*Task objective*.
Copy every record below exactly as it stands.

*Entries shown*.

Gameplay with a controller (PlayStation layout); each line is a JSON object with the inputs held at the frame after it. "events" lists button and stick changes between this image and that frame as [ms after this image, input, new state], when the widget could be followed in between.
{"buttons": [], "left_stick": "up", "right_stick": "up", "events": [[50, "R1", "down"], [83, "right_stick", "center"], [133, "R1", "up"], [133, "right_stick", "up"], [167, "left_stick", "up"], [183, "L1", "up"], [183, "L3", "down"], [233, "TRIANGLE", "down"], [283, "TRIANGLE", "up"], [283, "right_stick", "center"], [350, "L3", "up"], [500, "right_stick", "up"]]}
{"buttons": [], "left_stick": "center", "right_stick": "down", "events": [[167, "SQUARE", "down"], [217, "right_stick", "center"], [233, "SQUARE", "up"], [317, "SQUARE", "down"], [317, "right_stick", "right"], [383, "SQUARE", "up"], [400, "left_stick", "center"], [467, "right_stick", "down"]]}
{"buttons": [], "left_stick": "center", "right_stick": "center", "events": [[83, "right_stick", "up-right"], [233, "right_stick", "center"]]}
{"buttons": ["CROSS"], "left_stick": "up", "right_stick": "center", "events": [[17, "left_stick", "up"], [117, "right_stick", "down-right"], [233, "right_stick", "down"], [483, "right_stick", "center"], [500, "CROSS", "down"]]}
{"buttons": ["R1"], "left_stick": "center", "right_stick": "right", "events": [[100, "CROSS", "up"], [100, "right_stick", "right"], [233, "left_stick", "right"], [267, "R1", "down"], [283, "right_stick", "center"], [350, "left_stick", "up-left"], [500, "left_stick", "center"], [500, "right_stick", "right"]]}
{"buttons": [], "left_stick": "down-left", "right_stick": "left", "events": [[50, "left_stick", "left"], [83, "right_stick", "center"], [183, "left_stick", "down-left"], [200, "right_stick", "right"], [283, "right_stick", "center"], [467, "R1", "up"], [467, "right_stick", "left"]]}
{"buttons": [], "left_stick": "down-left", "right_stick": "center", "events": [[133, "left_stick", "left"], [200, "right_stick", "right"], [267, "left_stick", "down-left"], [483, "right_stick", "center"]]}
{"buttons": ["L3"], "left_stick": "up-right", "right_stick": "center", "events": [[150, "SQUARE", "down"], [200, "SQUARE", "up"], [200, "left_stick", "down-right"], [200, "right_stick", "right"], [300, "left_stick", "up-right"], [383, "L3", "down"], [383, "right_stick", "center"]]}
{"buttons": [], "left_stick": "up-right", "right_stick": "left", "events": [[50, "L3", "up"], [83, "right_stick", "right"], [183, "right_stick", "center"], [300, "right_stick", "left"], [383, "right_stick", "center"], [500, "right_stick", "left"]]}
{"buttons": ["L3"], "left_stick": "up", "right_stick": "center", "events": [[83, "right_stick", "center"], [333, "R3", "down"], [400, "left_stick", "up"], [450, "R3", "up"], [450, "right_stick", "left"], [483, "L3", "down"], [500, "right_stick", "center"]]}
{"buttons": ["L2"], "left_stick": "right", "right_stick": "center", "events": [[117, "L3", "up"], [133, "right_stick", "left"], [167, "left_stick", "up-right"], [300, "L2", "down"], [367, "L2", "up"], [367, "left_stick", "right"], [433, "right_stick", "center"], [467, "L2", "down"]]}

*Answer for this exercise*.
Gameplay with a controller (PlayStation layout); each line is a JSON object with the inputs held at the frame after it. "events" lists button and stick changes between this image and that frame as [ms after this image, input, new state], when the widget could be followed in between.
{"buttons": [], "left_stick": "up", "right_stick": "up", "events": [[50, "R1", "down"], [83, "right_stick", "center"], [133, "R1", "up"], [133, "right_stick", "up"], [167, "left_stick", "up"], [183, "L1", "up"], [183, "L3", "down"], [233, "TRIANGLE", "down"], [283, "TRIANGLE", "up"], [283, "right_stick", "center"], [350, "L3", "up"], [500, "right_stick", "up"]]}
{"buttons": [], "left_stick": "center", "right_stick": "down", "events": [[167, "SQUARE", "down"], [217, "right_stick", "center"], [233, "SQUARE", "up"], [317, "SQUARE", "down"], [317, "right_stick", "right"], [383, "SQUARE", "up"], [400, "left_stick", "center"], [467, "right_stick", "down"]]}
{"buttons": [], "left_stick": "center", "right_stick": "center", "events": [[83, "right_stick", "up-right"], [233, "right_stick", "center"]]}
{"buttons": ["CROSS"], "left_stick": "up", "right_stick": "center", "events": [[17, "left_stick", "up"], [117, "right_stick", "down-right"], [233, "right_stick", "down"], [483, "right_stick", "center"], [500, "CROSS", "down"]]}
{"buttons": ["R1"], "left_stick": "center", "right_stick": "right", "events": [[100, "CROSS", "up"], [100, "right_stick", "right"], [233, "left_stick", "right"], [267, "R1", "down"], [283, "right_stick", "center"], [350, "left_stick", "up-left"], [500, "left_stick", "center"], [500, "right_stick", "right"]]}
{"buttons": [], "left_stick": "down-left", "right_stick": "left", "events": [[50, "left_stick", "left"], [83, "right_stick", "center"], [183, "left_stick", "down-left"], [200, "right_stick", "right"], [283, "right_stick", "center"], [467, "R1", "up"], [467, "right_stick", "left"]]}
{"buttons": [], "left_stick": "down-left", "right_stick": "center", "events": [[133, "left_stick", "left"], [200, "right_stick", "right"], [267, "left_stick", "down-left"], [483, "right_stick", "center"]]}
{"buttons": ["L3"], "left_stick": "up-right", "right_stick": "center", "events": [[150, "SQUARE", "down"], [200, "SQUARE", "up"], [200, "left_stick", "down-right"], [200, "right_stick", "right"], [300, "left_stick", "up-right"], [383, "L3", "down"], [383, "right_stick", "center"]]}
{"buttons": [], "left_stick": "up-right", "right_stick": "left", "events": [[50, "L3", "up"], [83, "right_stick", "right"], [183, "right_stick", "center"], [300, "right_stick", "left"], [383, "right_stick", "center"], [500, "right_stick", "left"]]}
{"buttons": ["L3"], "left_stick": "up", "right_stick": "center", "events": [[83, "right_stick", "center"], [333, "R3", "down"], [400, "left_stick", "up"], [450, "R3", "up"], [450, "right_stick", "left"], [483, "L3", "down"], [500, "right_stick", "center"]]}
{"buttons": ["L2"], "left_stick": "right", "right_stick": "center", "events": [[117, "L3", "up"], [133, "right_stick", "left"], [167, "left_stick", "up-right"], [300, "L2", "down"], [367, "L2", "up"], [367, "left_stick", "right"], [433, "right_stick", "center"], [467, "L2", "down"]]}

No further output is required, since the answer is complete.